A glimmer of good news appeared in 11 states and the District of Columbia, where death rates declined. Among those was Vermont, whose governor, Peter Shumlin, devoted his entire 2014 State of the State message to the heroin crisis. The total number of fatal overdoses there fell from 93 in 2013 to 83 in 2014, and the age-adjusted death rate per 100,000 people fell by 7.9 percent.
Despite increased public efforts to combat opioid abuse, the number of deaths from heroin overdoses surged by 28 percent in 2014, and fatal overdoses from prescription painkillers climbed by 16.3 percent, according to federal health officials.
The 10,574 heroin deaths and the 18,893 deaths from prescription opioids were two big contributors to a sharp increase in fatal drug overdoses last year -- a total of 47,055, up 7 percent from 2013, according to the National Center for Health Statistics. The heroin overdose figure was more than three times higher than the 2010 tally.
"The bottom line is the opioid overdose epidemic has not abated and appears to have soared in 2014," said Tom Frieden, director of the Centers for Disease Control and Prevention. "It’s clear that we need to do more."
Frieden said the data, which was published this week, may change after CDC has a chance to review them and parse out cases of people who died with both heroin and prescription drugs in their systems. But even if some individuals were counted twice, he said, "It's clear that the opiate epidemic from 2013 to 2014 got worse, not better."
In the past few years, local, state and federal agencies have devoted additional resources to cracking down on illegal drug traffic, more widely distributing the drug naloxone, which reverses overdoses, and sending users to treatment instead of jail when possible.
And in recent months, the Obama administration announced new "public health-public safety partnerships" in areas plagued by drug overdoses, moved to increase access to treatment and took steps to better train doctors who prescribe prescription painkillers such as OxyContin, which have proven to be addictive. CDC is scheduled to propose new guidelines Monday for doctors who prescribe those drugs.
But the new numbers suggest that efforts to date have not stopped the tide of drugs washing through parts of the country. The Midwest, Great Lakes region and the Northeast have been particularly affected.
Deaths from prescription drug overdoses had leveled off at about 16,000 annually until 2014, the data show. Heroin deaths, however, rapidly escalated starting in 2010. Authorities have said that government crackdowns on illegal pills pushed users to turn to heroin, which became cheaper and more widely available as drug cartels greatly increased their trafficking in the eastern United States.

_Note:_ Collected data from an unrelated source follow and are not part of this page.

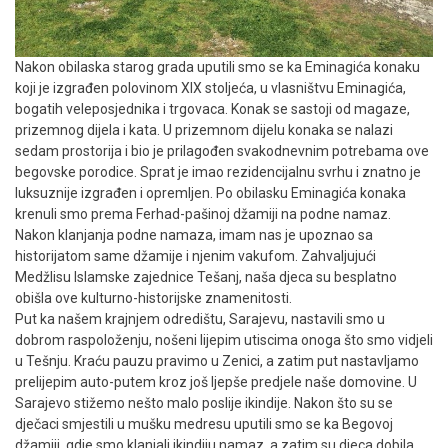
Nakon obilaska starog grada uputili smo se ka Eminagića konaku
koji je izgrađen polovinom XIX stoljeća, u vlasništvu Eminagića,
bogatih veleposjednika i trgovaca. Konak se sastoji od magaze,
prizemnog dijela i kata. U prizemnom dijelu konaka se nalazi
sedam prostorija i bio je prilagođen svakodnevnim potrebama ove
begovske porodice. Sprat je imao rezidencijalnu svrhu i znatno je
luksuznije izgrađen i opremljen. Po obilasku Eminagića konaka
krenuli smo prema Ferhad-pašinoj džamiji na podne namaz.
Nakon klanjanja podne namaza, imam nas je upoznao sa
historijatom same džamije i njenim vakufom. Zahvaljujući
Medžlisu Islamske zajednice Tešanj, naša djeca su besplatno
obišla ove kulturno-historijske znamenitosti.
Put ka našem krajnjem odredištu, Sarajevu, nastavili smo u
dobrom raspoloženju, nošeni lijepim utiscima onoga što smo vidjeli
u Tešnju. Kraću pauzu pravimo u Zenici, a zatim put nastavljamo
prelijepim auto-putem kroz još ljepše predjele naše domovine. U
Sarajevo stižemo nešto malo poslije ikindije. Nakon što su se
dječaci smjestili u mušku medresu uputili smo se ka Begovoj
džamiji, gdje smo klanjali ikindiju namaz, a zatim su djeca dobila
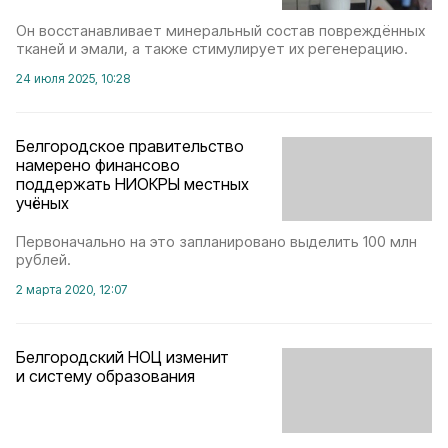
Он восстанавливает минеральный состав повреждённых
тканей и эмали, а также стимулирует их регенерацию.
24 июля 2025, 10:28
Белгородское правительство
намерено финансово
поддержать НИОКРЫ местных
учёных
Первоначально на это запланировано выделить 100 млн
рублей.
2 марта 2020, 12:07
Белгородский НОЦ изменит
и систему образования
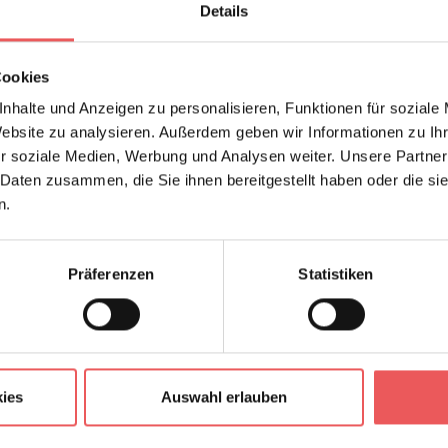
Details
Cookies
nhalte und Anzeigen zu personalisieren, Funktionen für soziale
Website zu analysieren. Außerdem geben wir Informationen zu I
r soziale Medien, Werbung und Analysen weiter. Unsere Partner
 Daten zusammen, die Sie ihnen bereitgestellt haben oder die s
n.
Präferenzen
Statistiken
ies
Auswahl erlauben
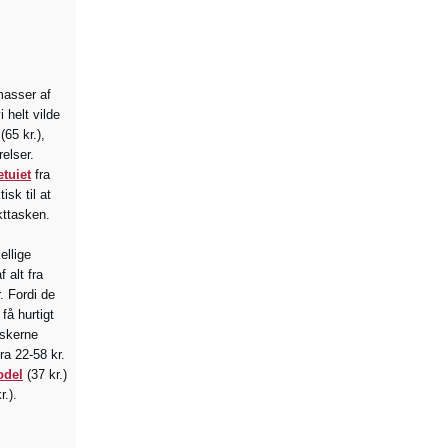
masser af
 helt vilde
(65 kr.),
relser.
tuiet
fra
isk til at
kttasken.
ellige
f alt fra
r. Fordi de
få hurtigt
askerne
fra 22-58 kr.
odel
(37 kr.)
r.).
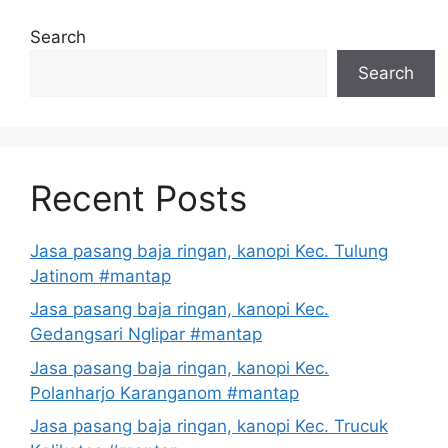
Search
Search
Recent Posts
Jasa pasang baja ringan, kanopi Kec. Tulung
Jatinom #mantap
Jasa pasang baja ringan, kanopi Kec.
Gedangsari Nglipar #mantap
Jasa pasang baja ringan, kanopi Kec.
Polanharjo Karanganom #mantap
Jasa pasang baja ringan, kanopi Kec. Trucuk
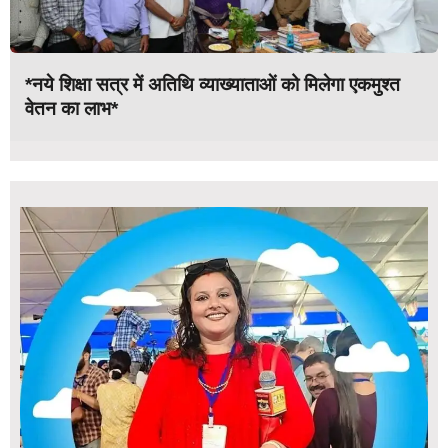
*नये शिक्षा सत्र में अतिथि व्याख्याताओं को मिलेगा एकमुश्त
वेतन का लाभ*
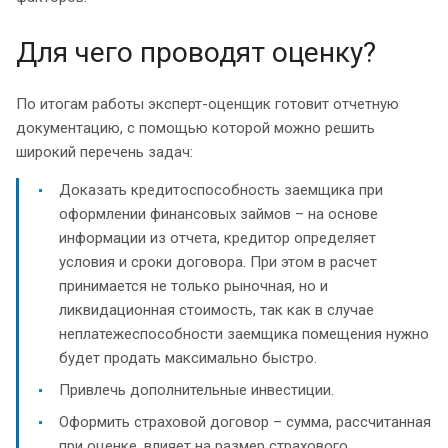
Для чего проводят оценку?
По итогам работы эксперт-оценщик готовит отчетную
документацию, с помощью которой можно решить
широкий перечень задач:
Доказать кредитоспособность заемщика при
оформлении финансовых займов – на основе
информации из отчета, кредитор определяет
условия и сроки договора. При этом в расчет
принимается не только рыночная, но и
ликвидационная стоимость, так как в случае
неплатежеспособности заемщика помещения нужно
будет продать максимально быстро.
Привлечь дополнительные инвестиции.
Оформить страховой договор – сумма, рассчитанная
при оценке, влияет на размер страхового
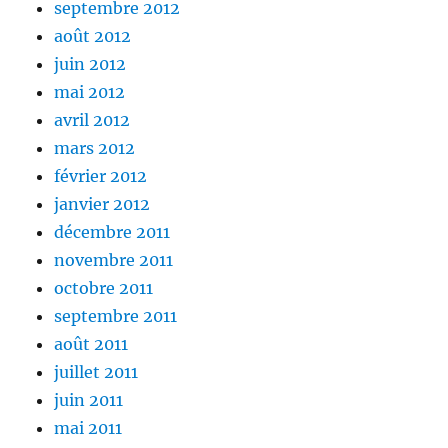
septembre 2012
août 2012
juin 2012
mai 2012
avril 2012
mars 2012
février 2012
janvier 2012
décembre 2011
novembre 2011
octobre 2011
septembre 2011
août 2011
juillet 2011
juin 2011
mai 2011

Now, Frieden said, authorities are grappling with a rise in illegally manufactured fentanyl, which is 25 to 40 times more powerful than heroin. The drug is used legally to provide relief from severe pain caused by cancer and other diseases, but authorities say dealers are now lacing heroin with fentanyl to improve its potency, leading to more overdoses.
David J. Hickton, U.S. attorney for western Pennsylvania and co-chair of the Justice Department's National Heroin Task Force, said Friday that fentanyl and more potent heroin appear to have contributed to the 2014 spike in fatal overdoses.
The government must do more to tighten prescription of legal opioids, provide treatment and crack down on illegal drugs, especially heroin, Frieden said. "We have to have a much greater respect for how dangerous opiates are," he said.